____ Source passage
There are 24 permutations of the 4 rectangles, and for each permutation, 16 different ways to orient them. We generate all such orientations of permutations, and put the blocks together in each of the 6 different ways, recording the smallest rectangles we find.
#include <stdio.h>
#include <stdlib.h>
#include <string.h>
#include <assert.h>
typedef struct Rect Rect;
struct Rect {
int wid;
int ht;
};
Rect
rotate(Rect r)
{
Rect nr;
nr.wid = r.ht;
nr.ht = r.wid;
return nr;
}
int
max(int a, int b)
{
return a > b ? a : b;
}
int
min(int a, int b)
{
return a < b ? a : b;
}
int tot;
int bestarea;
int bestht[101];
void
record(Rect r)
{
int i;
if(r.wid*r.ht < tot)
*(long*)0=0;
if(r.wid*r.ht < bestarea || bestarea == 0) {
bestarea = r.wid*r.ht;
for(i=0; i<=100; i++)
bestht[i] = 0;
}
if(r.wid*r.ht == bestarea)
bestht[min(r.wid, r.ht)] = 1;
}
void
check(Rect *r)
________
_Task description_.
According to the rectangle-packing passage, how many different ways can each permutation of the 4 rectangles be oriented?
____ Recorded information
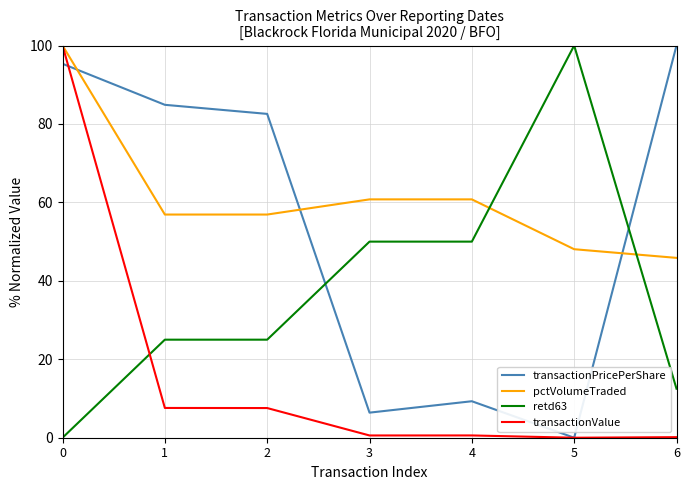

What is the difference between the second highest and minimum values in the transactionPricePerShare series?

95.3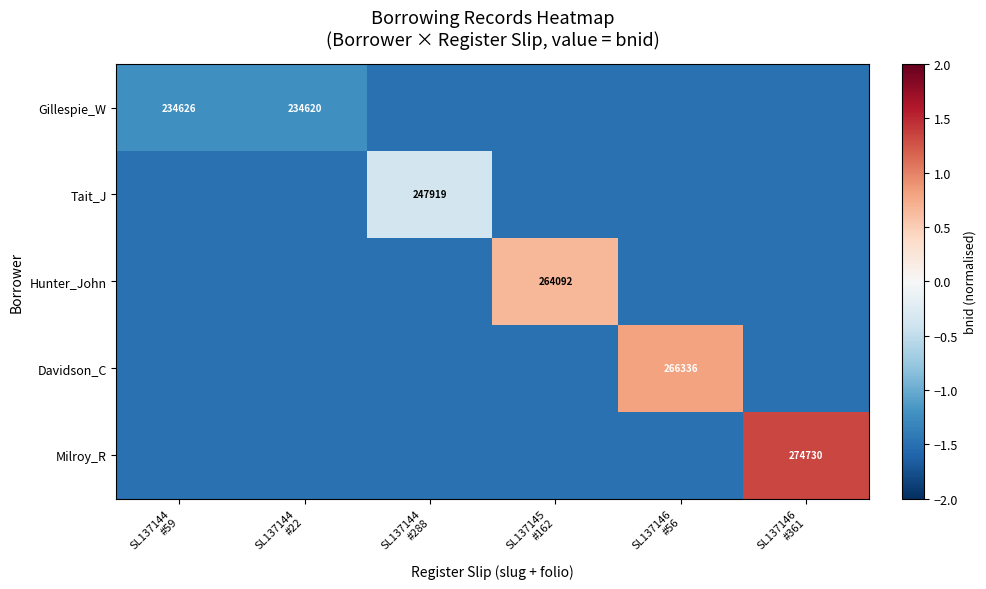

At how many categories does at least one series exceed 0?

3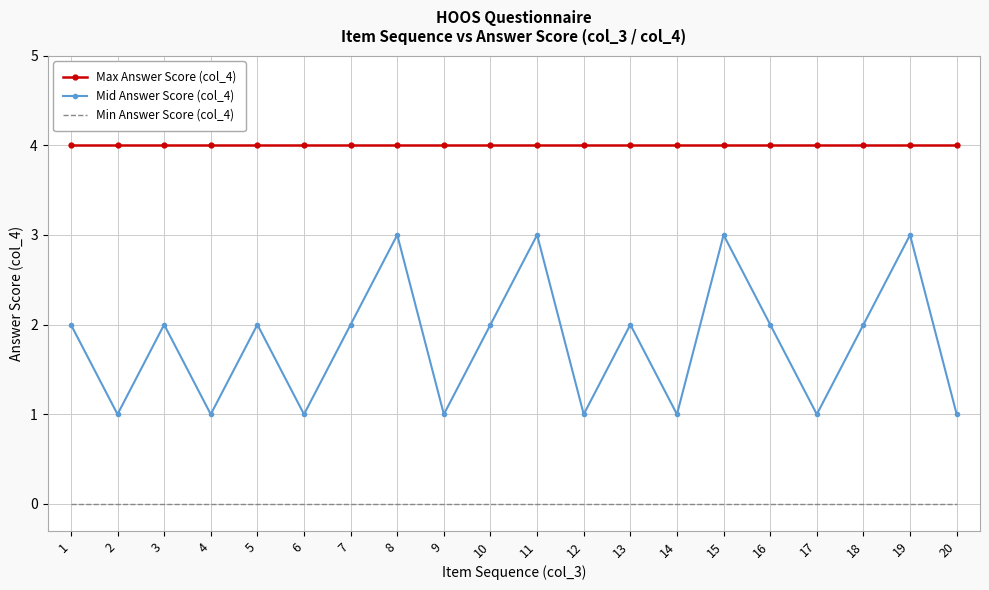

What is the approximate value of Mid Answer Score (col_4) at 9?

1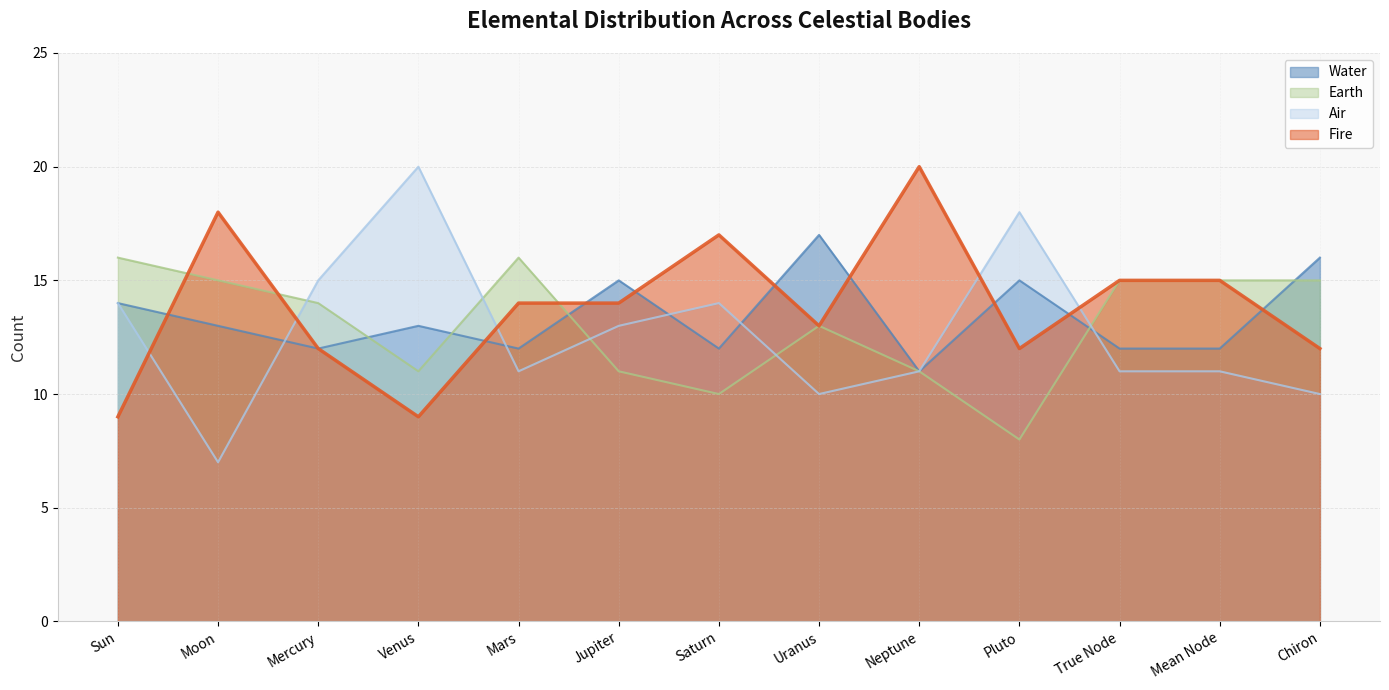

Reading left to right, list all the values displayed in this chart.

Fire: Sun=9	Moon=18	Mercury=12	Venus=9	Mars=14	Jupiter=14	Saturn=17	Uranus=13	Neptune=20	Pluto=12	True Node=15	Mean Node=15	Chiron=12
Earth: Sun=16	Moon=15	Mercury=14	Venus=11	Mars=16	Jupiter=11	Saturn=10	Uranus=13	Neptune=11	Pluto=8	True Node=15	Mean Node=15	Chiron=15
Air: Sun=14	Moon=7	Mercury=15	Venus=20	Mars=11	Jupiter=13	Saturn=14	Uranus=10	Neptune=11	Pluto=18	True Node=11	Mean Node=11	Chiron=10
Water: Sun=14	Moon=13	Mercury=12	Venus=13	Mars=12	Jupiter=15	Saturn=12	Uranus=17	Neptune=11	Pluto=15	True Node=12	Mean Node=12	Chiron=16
________
_Expected output_.
16 ways.